> **WORK TO COMPLETE**
Retype each line of the listing. Do not alter anything.

--

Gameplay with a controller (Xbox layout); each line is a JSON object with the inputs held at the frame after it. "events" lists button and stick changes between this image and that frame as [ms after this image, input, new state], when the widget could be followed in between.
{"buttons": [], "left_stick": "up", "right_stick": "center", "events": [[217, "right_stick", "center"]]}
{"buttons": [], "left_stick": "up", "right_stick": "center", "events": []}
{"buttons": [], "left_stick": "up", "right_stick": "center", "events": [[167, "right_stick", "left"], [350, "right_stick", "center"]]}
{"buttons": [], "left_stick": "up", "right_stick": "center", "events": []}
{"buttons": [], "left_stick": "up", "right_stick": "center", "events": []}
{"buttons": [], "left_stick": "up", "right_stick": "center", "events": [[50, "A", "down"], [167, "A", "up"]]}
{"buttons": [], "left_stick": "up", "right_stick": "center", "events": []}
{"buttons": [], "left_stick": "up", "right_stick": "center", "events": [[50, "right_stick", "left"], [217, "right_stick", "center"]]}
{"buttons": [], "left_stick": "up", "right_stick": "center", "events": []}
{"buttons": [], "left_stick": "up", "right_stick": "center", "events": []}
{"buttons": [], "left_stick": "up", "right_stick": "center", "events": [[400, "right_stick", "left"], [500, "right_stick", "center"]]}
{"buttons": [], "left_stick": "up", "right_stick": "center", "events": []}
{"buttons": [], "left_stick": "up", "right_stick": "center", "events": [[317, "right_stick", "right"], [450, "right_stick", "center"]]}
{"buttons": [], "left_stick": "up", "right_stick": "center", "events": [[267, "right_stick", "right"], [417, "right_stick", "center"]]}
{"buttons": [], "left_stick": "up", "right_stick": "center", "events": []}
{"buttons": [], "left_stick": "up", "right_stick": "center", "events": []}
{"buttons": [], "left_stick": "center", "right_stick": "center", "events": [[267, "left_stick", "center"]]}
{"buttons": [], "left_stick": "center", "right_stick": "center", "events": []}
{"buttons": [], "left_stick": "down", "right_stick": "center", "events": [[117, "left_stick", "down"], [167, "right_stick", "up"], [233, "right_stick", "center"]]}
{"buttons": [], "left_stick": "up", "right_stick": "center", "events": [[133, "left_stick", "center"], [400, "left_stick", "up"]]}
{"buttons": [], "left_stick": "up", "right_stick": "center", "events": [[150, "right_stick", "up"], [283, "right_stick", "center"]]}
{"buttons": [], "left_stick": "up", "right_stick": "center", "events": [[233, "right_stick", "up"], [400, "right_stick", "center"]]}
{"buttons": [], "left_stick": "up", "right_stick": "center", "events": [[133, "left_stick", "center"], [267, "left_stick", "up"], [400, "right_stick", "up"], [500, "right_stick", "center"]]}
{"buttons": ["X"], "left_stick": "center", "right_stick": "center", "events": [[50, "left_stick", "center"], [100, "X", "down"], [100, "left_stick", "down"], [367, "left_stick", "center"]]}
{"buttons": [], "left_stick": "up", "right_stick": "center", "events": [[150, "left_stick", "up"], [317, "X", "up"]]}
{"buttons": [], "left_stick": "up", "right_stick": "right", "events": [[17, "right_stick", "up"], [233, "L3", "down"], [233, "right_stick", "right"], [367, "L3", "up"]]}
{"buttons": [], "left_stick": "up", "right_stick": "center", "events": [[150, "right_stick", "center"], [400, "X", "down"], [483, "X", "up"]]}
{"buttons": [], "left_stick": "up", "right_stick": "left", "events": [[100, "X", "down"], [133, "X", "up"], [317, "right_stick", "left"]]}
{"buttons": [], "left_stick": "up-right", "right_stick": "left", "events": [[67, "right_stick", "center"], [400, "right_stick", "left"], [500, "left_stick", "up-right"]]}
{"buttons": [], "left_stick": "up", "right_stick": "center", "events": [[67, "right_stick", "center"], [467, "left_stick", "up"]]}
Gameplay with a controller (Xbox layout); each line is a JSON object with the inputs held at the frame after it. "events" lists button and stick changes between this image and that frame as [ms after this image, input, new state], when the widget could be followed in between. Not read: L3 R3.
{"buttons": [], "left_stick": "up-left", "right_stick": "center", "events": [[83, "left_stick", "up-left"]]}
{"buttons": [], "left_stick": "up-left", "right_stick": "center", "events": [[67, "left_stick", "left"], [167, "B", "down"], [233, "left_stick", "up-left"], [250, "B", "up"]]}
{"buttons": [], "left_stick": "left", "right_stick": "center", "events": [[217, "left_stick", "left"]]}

--

> **ANSWER TO THIS TASK**
Gameplay with a controller (Xbox layout); each line is a JSON object with the inputs held at the frame after it. "events" lists button and stick changes between this image and that frame as [ms after this image, input, new state], when the widget could be followed in between.
{"buttons": [], "left_stick": "up", "right_stick": "center", "events": [[217, "right_stick", "center"]]}
{"buttons": [], "left_stick": "up", "right_stick": "center", "events": []}
{"buttons": [], "left_stick": "up", "right_stick": "center", "events": [[167, "right_stick", "left"], [350, "right_stick", "center"]]}
{"buttons": [], "left_stick": "up", "right_stick": "center", "events": []}
{"buttons": [], "left_stick": "up", "right_stick": "center", "events": []}
{"buttons": [], "left_stick": "up", "right_stick": "center", "events": [[50, "A", "down"], [167, "A", "up"]]}
{"buttons": [], "left_stick": "up", "right_stick": "center", "events": []}
{"buttons": [], "left_stick": "up", "right_stick": "center", "events": [[50, "right_stick", "left"], [217, "right_stick", "center"]]}
{"buttons": [], "left_stick": "up", "right_stick": "center", "events": []}
{"buttons": [], "left_stick": "up", "right_stick": "center", "events": []}
{"buttons": [], "left_stick": "up", "right_stick": "center", "events": [[400, "right_stick", "left"], [500, "right_stick", "center"]]}
{"buttons": [], "left_stick": "up", "right_stick": "center", "events": []}
{"buttons": [], "left_stick": "up", "right_stick": "center", "events": [[317, "right_stick", "right"], [450, "right_stick", "center"]]}
{"buttons": [], "left_stick": "up", "right_stick": "center", "events": [[267, "right_stick", "right"], [417, "right_stick", "center"]]}
{"buttons": [], "left_stick": "up", "right_stick": "center", "events": []}
{"buttons": [], "left_stick": "up", "right_stick": "center", "events": []}
{"buttons": [], "left_stick": "center", "right_stick": "center", "events": [[267, "left_stick", "center"]]}
{"buttons": [], "left_stick": "center", "right_stick": "center", "events": []}
{"buttons": [], "left_stick": "down", "right_stick": "center", "events": [[117, "left_stick", "down"], [167, "right_stick", "up"], [233, "right_stick", "center"]]}
{"buttons": [], "left_stick": "up", "right_stick": "center", "events": [[133, "left_stick", "center"], [400, "left_stick", "up"]]}
{"buttons": [], "left_stick": "up", "right_stick": "center", "events": [[150, "right_stick", "up"], [283, "right_stick", "center"]]}
{"buttons": [], "left_stick": "up", "right_stick": "center", "events": [[233, "right_stick", "up"], [400, "right_stick", "center"]]}
{"buttons": [], "left_stick": "up", "right_stick": "center", "events": [[133, "left_stick", "center"], [267, "left_stick", "up"], [400, "right_stick", "up"], [500, "right_stick", "center"]]}
{"buttons": ["X"], "left_stick": "center", "right_stick": "center", "events": [[50, "left_stick", "center"], [100, "X", "down"], [100, "left_stick", "down"], [367, "left_stick", "center"]]}
{"buttons": [], "left_stick": "up", "right_stick": "center", "events": [[150, "left_stick", "up"], [317, "X", "up"]]}
{"buttons": [], "left_stick": "up", "right_stick": "right", "events": [[17, "right_stick", "up"], [233, "L3", "down"], [233, "right_stick", "right"], [367, "L3", "up"]]}
{"buttons": [], "left_stick": "up", "right_stick": "center", "events": [[150, "right_stick", "center"], [400, "X", "down"], [483, "X", "up"]]}
{"buttons": [], "left_stick": "up", "right_stick": "left", "events": [[100, "X", "down"], [133, "X", "up"], [317, "right_stick", "left"]]}
{"buttons": [], "left_stick": "up-right", "right_stick": "left", "events": [[67, "right_stick", "center"], [400, "right_stick", "left"], [500, "left_stick", "up-right"]]}
{"buttons": [], "left_stick": "up", "right_stick": "center", "events": [[67, "right_stick", "center"], [467, "left_stick", "up"]]}
Gameplay with a controller (Xbox layout); each line is a JSON object with the inputs held at the frame after it. "events" lists button and stick changes between this image and that frame as [ms after this image, input, new state], when the widget could be followed in between. Not read: L3 R3.
{"buttons": [], "left_stick": "up-left", "right_stick": "center", "events": [[83, "left_stick", "up-left"]]}
{"buttons": [], "left_stick": "up-left", "right_stick": "center", "events": [[67, "left_stick", "left"], [167, "B", "down"], [233, "left_stick", "up-left"], [250, "B", "up"]]}
{"buttons": [], "left_stick": "left", "right_stick": "center", "events": [[217, "left_stick", "left"]]}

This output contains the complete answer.